(Fragmento proporcionado):
Lo cierto, ello no obstante, es que el conjunto de saberes, habilidades y actividades que integran el campo poliédrico del periodismo realmente existente se distingue por su tenor reflexivo, cultural y hasta intelectual: el comunicador, el periodista son —deberían ser, cuando menos— profesionales intelectuales que ejercen su cualificada tarea en la industria de la cultura. Sostenida por toda una tradición de autores de gran fuste crítico —como Max Weber, Antonio Gramsci, José Ortega y Gasset, Joan Fuster o Manuel Vázquez Montalbán, por citar solo algunos—, la concepción del periodista como trabajador intelectual debe movernos a replantear desde la raíz la falaz aunque extendida escisión entre práctica y teoría.

En vez de definir el periodismo como un oficio eminentemente práctico, caracterizado por el dominio de un repertorio de habilidades y competencias técnicas aptas para capturar la realidad social —y luego reflejarla objetivamente en ese nítido espejo que supuestamente son los medios de persuasión—, cabe concebirlo como una profesión intelectual cuya esencia interpretativa integra dialécticamente la cultura y la capacidad de discernimiento crítico, por un lado, y las habilidades expresivas y técnicas, por otro. No estoy diciendo, nótese bien, que el periodista ideal debería integrar ambas facetas, sino que todo periodista, siempre y por necesidad, ejerce una tarea que aúna reflexión y práctica, cultura y técnica, idea y ejecución. Al interpretar la realidad y representarla mediante enunciados narrativos y argumentativos de índole diversa, los periodistas recurren a una cierta teoría y cultura profesional, amén de a una visión del mundo hecha de ideas más o menos formadas y, sobre todo, de creencias de mero sentido común —que es el más común y el menos distinguido de los sentidos. Pensar, por ejemplo, que la realidad es algo externo y dado, y que el periodista se limita a reproducirla mediante el auxilio de habilidades prácticas y técnicas que hacen innecesaria y hasta enojosa su formación crítica y cultural, es, mal que nos pese, una difundida creencia profesional que revela premisas teóricas latentes, una especie de metafísica espontánea frecuentemente ignorada por el creyente —y profesada a pie juntillas por eso mismo.25

Aceptada esta premisa, procede vindicar la constitución de una disciplina científica dedicada a estudiar el campo polifacético del periodismo realmente existente, a la que parece pertinente denominar «Comunicación Periodística».26 A modo de esbozo de partida, tal disciplina deberá erigirse sobre las siguientes bases.

(Extractos de registros):
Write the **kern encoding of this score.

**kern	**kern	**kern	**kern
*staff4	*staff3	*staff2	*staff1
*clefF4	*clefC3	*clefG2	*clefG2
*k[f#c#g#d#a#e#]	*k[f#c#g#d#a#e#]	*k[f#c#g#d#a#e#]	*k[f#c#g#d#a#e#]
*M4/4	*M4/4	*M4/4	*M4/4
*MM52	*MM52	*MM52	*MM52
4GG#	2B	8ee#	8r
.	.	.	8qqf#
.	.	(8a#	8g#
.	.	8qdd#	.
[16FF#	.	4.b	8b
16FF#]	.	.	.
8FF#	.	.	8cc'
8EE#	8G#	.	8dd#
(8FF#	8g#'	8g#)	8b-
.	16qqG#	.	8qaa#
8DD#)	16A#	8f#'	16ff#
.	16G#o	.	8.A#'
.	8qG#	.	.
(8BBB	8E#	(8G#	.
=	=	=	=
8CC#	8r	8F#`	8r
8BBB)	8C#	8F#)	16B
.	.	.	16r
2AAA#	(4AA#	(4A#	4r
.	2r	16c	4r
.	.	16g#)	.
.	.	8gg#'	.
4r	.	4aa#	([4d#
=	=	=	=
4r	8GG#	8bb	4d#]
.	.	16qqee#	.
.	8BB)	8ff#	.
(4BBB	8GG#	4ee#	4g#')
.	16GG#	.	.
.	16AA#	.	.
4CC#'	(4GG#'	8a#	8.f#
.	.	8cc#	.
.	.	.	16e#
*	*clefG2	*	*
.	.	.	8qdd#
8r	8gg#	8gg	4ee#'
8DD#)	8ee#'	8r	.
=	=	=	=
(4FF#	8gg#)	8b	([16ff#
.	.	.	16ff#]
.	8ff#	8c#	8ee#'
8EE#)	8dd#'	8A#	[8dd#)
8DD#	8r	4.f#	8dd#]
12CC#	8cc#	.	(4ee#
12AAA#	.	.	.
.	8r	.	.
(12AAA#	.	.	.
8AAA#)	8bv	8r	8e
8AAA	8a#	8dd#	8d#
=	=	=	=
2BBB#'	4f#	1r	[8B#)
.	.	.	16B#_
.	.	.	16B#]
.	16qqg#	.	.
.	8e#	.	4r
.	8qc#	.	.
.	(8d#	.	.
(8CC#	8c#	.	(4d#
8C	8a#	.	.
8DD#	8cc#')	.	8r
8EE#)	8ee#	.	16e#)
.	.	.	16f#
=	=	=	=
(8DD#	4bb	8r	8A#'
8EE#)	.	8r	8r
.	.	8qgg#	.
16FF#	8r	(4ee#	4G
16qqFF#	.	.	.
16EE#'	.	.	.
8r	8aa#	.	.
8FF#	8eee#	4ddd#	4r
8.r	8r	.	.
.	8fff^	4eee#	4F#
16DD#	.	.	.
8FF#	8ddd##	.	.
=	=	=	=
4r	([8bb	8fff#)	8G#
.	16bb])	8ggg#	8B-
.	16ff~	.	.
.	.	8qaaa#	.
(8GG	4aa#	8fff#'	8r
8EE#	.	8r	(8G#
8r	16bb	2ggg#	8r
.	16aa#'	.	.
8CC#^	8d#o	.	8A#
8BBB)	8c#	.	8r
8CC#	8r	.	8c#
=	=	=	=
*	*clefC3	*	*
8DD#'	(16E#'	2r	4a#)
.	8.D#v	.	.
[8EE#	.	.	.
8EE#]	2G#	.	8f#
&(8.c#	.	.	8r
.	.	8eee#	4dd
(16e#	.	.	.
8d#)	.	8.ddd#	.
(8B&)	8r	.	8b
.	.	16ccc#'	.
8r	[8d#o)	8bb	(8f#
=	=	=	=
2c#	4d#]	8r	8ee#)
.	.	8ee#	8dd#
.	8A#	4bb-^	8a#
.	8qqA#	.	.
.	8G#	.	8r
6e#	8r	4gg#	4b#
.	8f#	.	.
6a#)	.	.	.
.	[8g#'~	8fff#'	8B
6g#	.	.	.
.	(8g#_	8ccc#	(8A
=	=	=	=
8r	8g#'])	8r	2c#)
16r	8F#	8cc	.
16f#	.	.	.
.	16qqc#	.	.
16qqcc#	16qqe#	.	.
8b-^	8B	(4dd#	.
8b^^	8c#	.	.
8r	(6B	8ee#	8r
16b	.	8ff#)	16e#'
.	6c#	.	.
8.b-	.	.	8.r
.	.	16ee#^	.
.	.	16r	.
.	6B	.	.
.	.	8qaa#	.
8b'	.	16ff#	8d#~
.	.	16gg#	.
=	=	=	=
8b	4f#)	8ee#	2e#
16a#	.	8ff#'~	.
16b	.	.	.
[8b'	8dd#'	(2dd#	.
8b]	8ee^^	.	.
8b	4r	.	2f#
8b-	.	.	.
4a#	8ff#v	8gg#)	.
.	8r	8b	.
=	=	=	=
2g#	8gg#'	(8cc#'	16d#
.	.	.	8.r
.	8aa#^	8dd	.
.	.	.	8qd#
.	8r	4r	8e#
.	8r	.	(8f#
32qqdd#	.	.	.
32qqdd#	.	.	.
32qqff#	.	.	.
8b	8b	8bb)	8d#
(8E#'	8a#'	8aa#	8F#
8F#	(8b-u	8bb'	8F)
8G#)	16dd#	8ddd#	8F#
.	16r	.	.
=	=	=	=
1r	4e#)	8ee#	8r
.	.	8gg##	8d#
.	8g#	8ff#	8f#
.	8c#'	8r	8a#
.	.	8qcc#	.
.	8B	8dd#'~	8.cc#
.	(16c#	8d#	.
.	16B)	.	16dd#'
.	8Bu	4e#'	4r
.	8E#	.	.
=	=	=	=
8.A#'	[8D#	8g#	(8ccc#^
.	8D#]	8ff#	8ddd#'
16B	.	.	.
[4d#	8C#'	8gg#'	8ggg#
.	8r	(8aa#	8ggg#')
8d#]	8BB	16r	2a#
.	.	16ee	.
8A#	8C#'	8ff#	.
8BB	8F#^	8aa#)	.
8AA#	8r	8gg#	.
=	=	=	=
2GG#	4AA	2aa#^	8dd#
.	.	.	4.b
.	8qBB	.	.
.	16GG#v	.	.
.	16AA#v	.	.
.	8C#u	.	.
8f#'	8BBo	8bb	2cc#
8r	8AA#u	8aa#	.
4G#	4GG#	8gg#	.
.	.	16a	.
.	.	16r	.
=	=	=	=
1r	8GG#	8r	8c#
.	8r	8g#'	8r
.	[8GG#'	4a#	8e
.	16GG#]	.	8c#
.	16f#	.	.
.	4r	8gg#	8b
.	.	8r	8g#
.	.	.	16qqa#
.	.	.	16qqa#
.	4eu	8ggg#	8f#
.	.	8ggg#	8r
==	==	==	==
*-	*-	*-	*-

(Objetivo del ejercicio):
Escribe la continuación del texto sobre el periodismo como profesión intelectual, a partir de su última oración.

(Resultado esperado):
I. La enseñanza y la investigación universitarias de la comunicación periodística realmente existente aconsejan vivamente que la disciplina que denominamos Comunicación Periodística supere las obsoletas carencias y creencias sobre las que se asientan tanto la Redacción Periodística como la Periodística —que no es sino su versión maquillada. Ello supone el abandono de los envejecidos enfoques prescriptivos y preceptivos, en favor de una actitud nueva de carácter analítico y descriptivo, semejante a la que desde hace décadas prevalece en otros campos de conocimiento. En cuanto disciplina académica, la Comunicación Periodística debe buscar un conocimiento a la vez crítico, cultural y aplicado. Lejos de limitarse a emular los tópicos al uso sobre la naturaleza del periodismo, debería, dado su rango y responsabilidad universitarios, a) describir y analizar lo que efectivamente es, b) proponer lo que podría ser y c) postular lo que debería ser.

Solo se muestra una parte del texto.